> [Exercise goal] Pick up the piece about bike cafes after its last sentence and continue writing it.

> [Passage for review]
----

Around 2010, a new kind of business emerged: the bike cafe. Some were established bike shops that added counters, stools and even tables and served coffees, teas, snacks, sandwiches and even light meals and craft beers. Others, though, like Red Lantern in Brooklyn, offered bikes, accessories and repairs along with fuel for the ride (or re-fueling for after it) from the day they opened.
About five years ago, Red Lantern closed. According to its owners, Brian and Lena Gluck, the final nail in the shop's coffin was a large rent increase, although they noted that they started to lose business a couple of years earlier when a Starbucks opened two blocks away and the Citibike program rode into full gear. The bikeshare program wasn't the "gateway drug" to a bike purchase, Brian noted. Although Citibikes, like most other share programs' bikes, are heavy and clunky, people weren't interested in getting a nicer bike. Rather, they liked "compromising between not getting stolen, not having to maintain it, and not having to lug it up four flights of stairs," he explained. Also, many Citibike users are tourists who aren't going to buy a bicycle during their trip unless it's very different from, or much less expensive than, whatever they can buy at home.
He's not the only one who misses Red Lantern. |
The factors Gluck cited upon closing the shop may well have led to other bike shop/cafe establishments ending their runs. After Red Lantern, I noticed a few other such closures. At the time I thought it had to do with the things that led the Glucks to close their shop and, possibly, that Millenials--who were those establishments' chief patrons and sometimes the proprietors--were simply moving on to other things.

----

> [Records provided]
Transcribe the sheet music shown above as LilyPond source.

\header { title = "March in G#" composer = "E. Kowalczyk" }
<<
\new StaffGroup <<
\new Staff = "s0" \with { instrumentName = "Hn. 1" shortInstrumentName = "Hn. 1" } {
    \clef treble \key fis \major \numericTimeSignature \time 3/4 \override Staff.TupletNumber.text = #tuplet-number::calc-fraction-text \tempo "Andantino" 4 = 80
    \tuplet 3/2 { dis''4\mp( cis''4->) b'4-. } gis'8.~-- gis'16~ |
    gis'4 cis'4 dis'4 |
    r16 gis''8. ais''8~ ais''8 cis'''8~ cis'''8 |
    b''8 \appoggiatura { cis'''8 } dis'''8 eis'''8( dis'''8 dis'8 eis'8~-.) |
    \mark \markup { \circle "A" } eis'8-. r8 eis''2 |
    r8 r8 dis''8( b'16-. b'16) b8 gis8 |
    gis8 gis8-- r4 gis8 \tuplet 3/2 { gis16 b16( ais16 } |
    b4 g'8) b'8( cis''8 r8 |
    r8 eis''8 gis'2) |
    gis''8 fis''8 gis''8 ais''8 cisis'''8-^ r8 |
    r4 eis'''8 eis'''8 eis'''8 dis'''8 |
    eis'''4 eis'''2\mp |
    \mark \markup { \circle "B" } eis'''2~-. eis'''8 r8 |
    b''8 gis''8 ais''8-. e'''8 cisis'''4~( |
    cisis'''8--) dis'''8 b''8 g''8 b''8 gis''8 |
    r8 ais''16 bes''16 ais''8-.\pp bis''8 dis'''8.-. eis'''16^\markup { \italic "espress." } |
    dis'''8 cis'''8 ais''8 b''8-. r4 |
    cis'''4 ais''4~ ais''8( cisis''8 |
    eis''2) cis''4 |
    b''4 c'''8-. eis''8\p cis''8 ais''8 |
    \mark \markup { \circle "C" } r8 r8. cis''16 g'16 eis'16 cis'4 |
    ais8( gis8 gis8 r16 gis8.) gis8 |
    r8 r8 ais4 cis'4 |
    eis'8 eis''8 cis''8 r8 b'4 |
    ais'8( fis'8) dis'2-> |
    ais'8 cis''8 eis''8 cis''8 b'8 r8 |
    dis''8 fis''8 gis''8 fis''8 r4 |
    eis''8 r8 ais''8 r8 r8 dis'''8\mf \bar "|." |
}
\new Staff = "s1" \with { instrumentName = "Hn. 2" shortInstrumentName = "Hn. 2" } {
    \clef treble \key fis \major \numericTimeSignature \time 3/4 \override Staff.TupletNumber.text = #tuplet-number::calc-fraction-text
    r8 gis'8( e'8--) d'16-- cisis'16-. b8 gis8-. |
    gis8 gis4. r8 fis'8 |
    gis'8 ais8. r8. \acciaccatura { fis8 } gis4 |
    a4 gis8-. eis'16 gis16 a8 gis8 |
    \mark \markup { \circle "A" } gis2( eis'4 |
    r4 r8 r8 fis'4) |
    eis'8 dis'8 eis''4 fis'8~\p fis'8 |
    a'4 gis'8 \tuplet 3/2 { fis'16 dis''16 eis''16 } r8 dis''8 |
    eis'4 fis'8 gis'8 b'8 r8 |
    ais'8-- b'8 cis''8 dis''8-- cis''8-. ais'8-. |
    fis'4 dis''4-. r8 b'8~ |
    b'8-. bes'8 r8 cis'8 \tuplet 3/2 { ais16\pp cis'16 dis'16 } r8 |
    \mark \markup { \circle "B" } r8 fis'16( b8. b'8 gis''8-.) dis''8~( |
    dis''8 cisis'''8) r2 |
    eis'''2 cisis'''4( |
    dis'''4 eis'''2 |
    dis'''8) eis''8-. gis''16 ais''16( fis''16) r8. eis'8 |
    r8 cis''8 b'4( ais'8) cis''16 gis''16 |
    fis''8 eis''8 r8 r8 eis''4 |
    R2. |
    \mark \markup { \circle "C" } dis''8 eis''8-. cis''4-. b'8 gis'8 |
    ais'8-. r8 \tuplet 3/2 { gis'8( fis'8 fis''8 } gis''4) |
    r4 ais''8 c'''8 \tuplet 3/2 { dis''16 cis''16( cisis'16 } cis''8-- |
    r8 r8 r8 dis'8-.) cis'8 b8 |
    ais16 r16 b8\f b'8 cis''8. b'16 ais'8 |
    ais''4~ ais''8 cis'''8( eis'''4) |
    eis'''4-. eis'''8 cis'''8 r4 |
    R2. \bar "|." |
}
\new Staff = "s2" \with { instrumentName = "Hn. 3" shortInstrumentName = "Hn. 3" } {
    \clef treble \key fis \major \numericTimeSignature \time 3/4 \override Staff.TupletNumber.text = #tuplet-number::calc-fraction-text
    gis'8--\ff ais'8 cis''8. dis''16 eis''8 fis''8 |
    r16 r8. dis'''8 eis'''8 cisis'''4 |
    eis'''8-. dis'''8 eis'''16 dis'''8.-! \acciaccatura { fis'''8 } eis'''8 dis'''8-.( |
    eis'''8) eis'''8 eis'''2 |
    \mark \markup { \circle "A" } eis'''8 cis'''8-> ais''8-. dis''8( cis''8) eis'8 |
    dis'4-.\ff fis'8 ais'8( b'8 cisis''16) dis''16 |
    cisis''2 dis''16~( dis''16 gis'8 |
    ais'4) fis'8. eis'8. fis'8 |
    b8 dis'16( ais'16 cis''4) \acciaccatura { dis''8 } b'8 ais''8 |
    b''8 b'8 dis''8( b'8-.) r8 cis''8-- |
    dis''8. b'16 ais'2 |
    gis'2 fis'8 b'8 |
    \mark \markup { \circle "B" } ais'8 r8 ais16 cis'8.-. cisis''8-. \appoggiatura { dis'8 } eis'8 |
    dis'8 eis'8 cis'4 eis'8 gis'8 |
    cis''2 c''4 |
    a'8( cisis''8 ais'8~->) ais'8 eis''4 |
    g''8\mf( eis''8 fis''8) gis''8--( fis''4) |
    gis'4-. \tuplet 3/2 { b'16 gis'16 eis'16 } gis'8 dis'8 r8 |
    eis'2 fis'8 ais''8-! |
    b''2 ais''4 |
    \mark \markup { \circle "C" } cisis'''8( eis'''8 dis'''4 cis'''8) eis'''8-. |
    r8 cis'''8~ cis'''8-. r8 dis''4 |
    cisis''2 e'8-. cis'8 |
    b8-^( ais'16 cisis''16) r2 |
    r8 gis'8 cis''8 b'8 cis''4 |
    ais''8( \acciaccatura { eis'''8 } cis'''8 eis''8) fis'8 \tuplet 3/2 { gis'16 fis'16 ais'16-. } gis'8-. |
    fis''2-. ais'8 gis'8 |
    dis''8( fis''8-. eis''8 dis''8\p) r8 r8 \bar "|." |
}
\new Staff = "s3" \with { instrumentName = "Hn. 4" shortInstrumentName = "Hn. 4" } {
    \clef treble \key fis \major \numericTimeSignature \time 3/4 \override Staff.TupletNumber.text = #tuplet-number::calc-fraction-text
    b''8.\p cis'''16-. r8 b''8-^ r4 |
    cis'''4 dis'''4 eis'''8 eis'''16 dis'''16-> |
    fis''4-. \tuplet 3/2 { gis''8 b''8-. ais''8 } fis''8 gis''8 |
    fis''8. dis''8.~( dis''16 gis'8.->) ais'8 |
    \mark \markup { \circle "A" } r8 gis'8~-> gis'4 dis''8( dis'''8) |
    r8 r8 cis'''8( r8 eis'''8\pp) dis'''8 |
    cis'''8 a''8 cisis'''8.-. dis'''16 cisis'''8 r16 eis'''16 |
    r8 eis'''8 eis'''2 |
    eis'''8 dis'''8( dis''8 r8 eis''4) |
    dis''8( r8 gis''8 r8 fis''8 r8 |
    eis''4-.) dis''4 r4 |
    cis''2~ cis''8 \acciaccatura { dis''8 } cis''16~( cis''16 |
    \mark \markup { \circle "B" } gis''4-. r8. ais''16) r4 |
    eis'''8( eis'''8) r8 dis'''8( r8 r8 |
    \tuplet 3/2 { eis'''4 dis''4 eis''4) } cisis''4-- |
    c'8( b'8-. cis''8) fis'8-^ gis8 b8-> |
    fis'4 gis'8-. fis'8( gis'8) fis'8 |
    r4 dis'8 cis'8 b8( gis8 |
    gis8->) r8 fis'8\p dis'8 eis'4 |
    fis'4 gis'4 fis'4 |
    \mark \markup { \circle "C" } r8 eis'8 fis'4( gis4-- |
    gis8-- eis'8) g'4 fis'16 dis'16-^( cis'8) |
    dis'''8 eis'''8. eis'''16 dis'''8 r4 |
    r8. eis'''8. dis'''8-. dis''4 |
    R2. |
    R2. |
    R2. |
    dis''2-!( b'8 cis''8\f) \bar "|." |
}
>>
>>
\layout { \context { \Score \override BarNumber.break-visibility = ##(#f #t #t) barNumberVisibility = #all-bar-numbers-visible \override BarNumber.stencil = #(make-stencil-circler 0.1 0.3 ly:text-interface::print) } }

----

> [Answer for the task]
But now I am hearing of, and reading about the end even more such businesses, here in New York and elsewhere. Still others--like Mello Velo in Syracuse, New York--are getting out of the brew 'n' bagel business. I have to wonder whether the cafes of Mello Velo and other such establishments simply never recovered from the COVID-19 pandemic. While bike shops remained open, I can't help but to think that when masking was mandatory early in the pandemic, people didn't stay for coffee when they bought their bikes or had them fixed.
If that is the case, it's ironic: While the pandemic was a boon for many shops (though others closed because they couldn't get any more inventory), it was a disaster for almost anything having to do with hospitality--except, of course, for takeout.